Peta: Overzichtskaarts Bevolking Residentie Benkoelen skala 1:500.000, tahun 1930 (Koleksi Digital Universitas Leiden) |
Mundurnya kejayaan Banten, sebagai akibat perebutan kekuasaan dan semakin menguatnya pengaruh VOC di Batavia, menyebabkan maskapai dagang Inggris (EIC) kehilangan mitra dagang strategis dan komoditas dagang potensial di Jawa. Guna memperkuat posisinya di jalur perdagangan rempah-rempah di bagian barat Sumatera, Inggris memperkuat diplomasinya dengan raja-raja di Bengkulu yang masih loyal terhadap Sultan Agung Tirtayasa.
Hubungan tersebut membuahkan hasil dengan diizinkannya Inggris membangun kantor dagang (loji) di Bengkulu, melalui perjanjian Traktat York antara Inggris dengan Kerajaan Selebar dan Kerajaan Sungai Lemau pada tanggal 12 Juli 1685. Setelah mendapat izin, Inggris membangun benteng Fort York di sungai Serut, yang berfungsi tidak hanya sebagai pertahanan, akan tetapi juga sebagai kantor dagang, barak militer, dan pemukiman bagi bangsa Inggris.
Sejak itu Inggris terus memperluas pengaruhnya sampai ke Muko-muko. Di tahun 1692-1700 Inggris telah mendirikan pos di Triamang, Lais, Ketahun, Ipuh, Bantal, dan Seblat, serta memperluas kerja samanya dengan kerajaan-kerajaan lainnya di pesisir barat Bengkulu.

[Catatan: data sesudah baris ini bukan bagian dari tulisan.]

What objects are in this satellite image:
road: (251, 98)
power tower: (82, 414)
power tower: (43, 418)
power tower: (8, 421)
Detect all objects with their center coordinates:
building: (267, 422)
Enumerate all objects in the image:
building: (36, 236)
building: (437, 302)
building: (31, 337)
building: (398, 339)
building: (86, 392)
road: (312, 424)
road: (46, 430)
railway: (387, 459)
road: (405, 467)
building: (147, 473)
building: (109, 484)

Pada tahun 1701, Inggris mulai memperluas pengaruhnya hingga ke bagian selatan Bengkulu, seperti Seluma, Manna, Kaur dan Krui. Sejak saat itu, “Krui” menjadi bagian dari wilayah Bengkulu.
Tahun 1714, Joseph Collett menggagas untuk membangun benteng baru, menggantikan benteng Fort York yang kondisinya sudah tidak layak. Benteng baru ini dikenal sebagai Benteng Marlborough, yang selesai pembangunannya pada tahun 1715, dan sejak itu pusat perdagangan dan koloni Inggris pindah ke Benteng Marlborough.

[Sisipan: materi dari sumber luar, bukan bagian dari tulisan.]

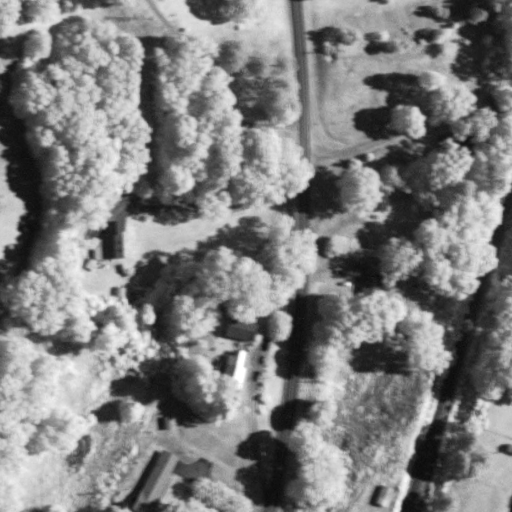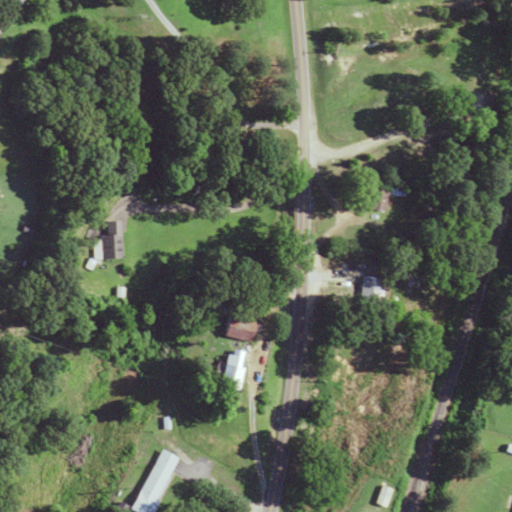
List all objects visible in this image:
road: (211, 91)
building: (381, 196)
building: (105, 246)
road: (299, 256)
building: (411, 274)
building: (366, 293)
railway: (461, 351)
building: (222, 375)
building: (147, 482)
building: (511, 511)
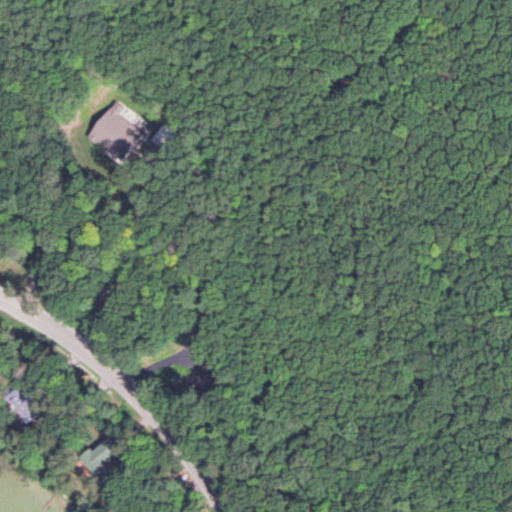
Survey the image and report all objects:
road: (129, 386)
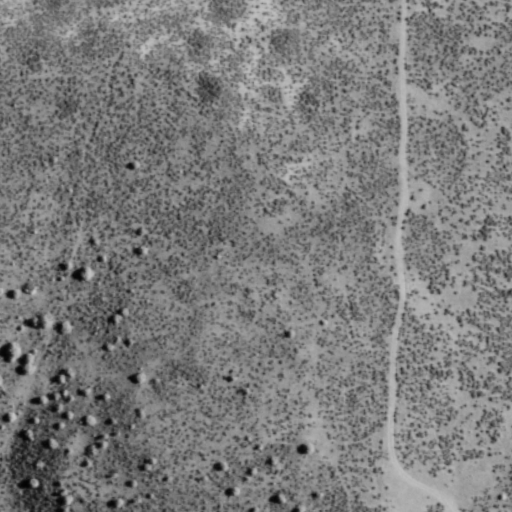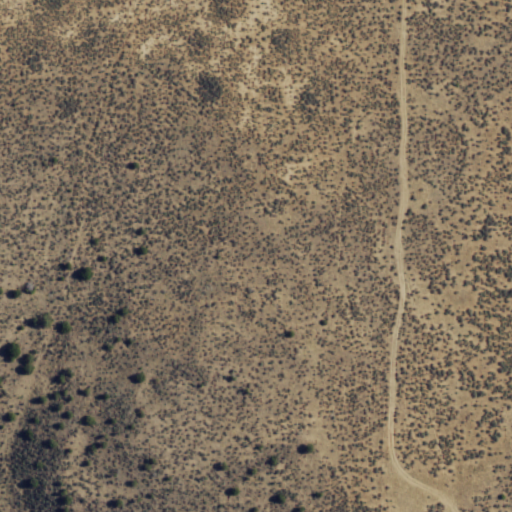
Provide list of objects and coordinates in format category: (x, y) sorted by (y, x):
road: (75, 178)
road: (453, 251)
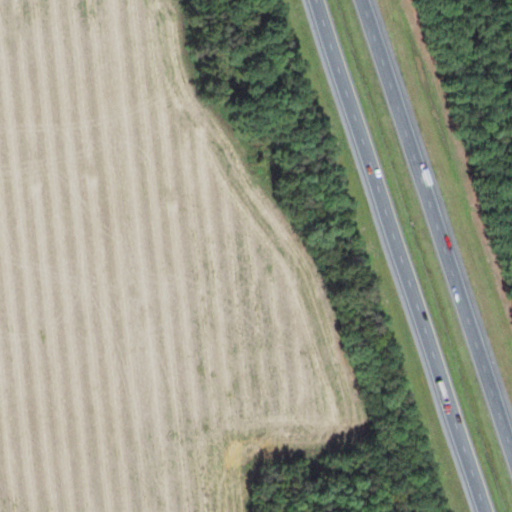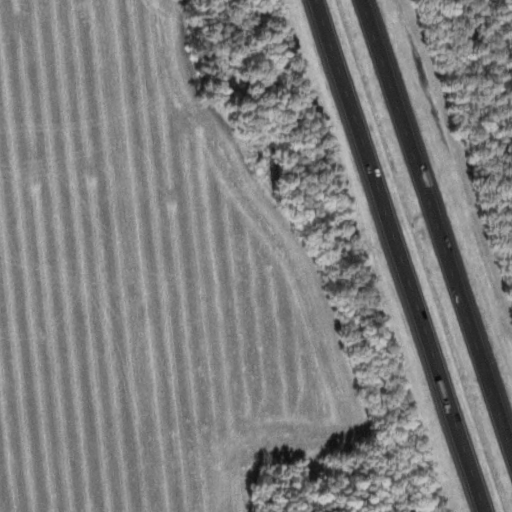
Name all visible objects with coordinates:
road: (437, 223)
road: (402, 255)
crop: (143, 280)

Produksi hasil bumi di Bengkulu sangatlah sedikit, hal ini yang kemudian mendorong Inggris mendirikan pos di Pulau Pisang dekat Krui pada tahun 1745. Pulau Pisang digunakan oleh Inggris sebagai jalur penyelundupan kopi dan lada yang berasal dari Lampung, Palembang, dan Banten.
Pada masa itu, VOC merupakan eksportir utama kopi dari pulau Jawa, yang dikenal dengan nama “Java Coffee”. Rendahnya harga kopi yang ditetapkan Belanda, menyebabkan beberapa penguasa atau saudagar lokal, seringkali menyelundupkan kopi dan lada untuk dijual kepada pedagang-pedagang dari Inggris, China dan Arab, dengan harga yang lebih baik dari yang ditetapkan oleh VOC.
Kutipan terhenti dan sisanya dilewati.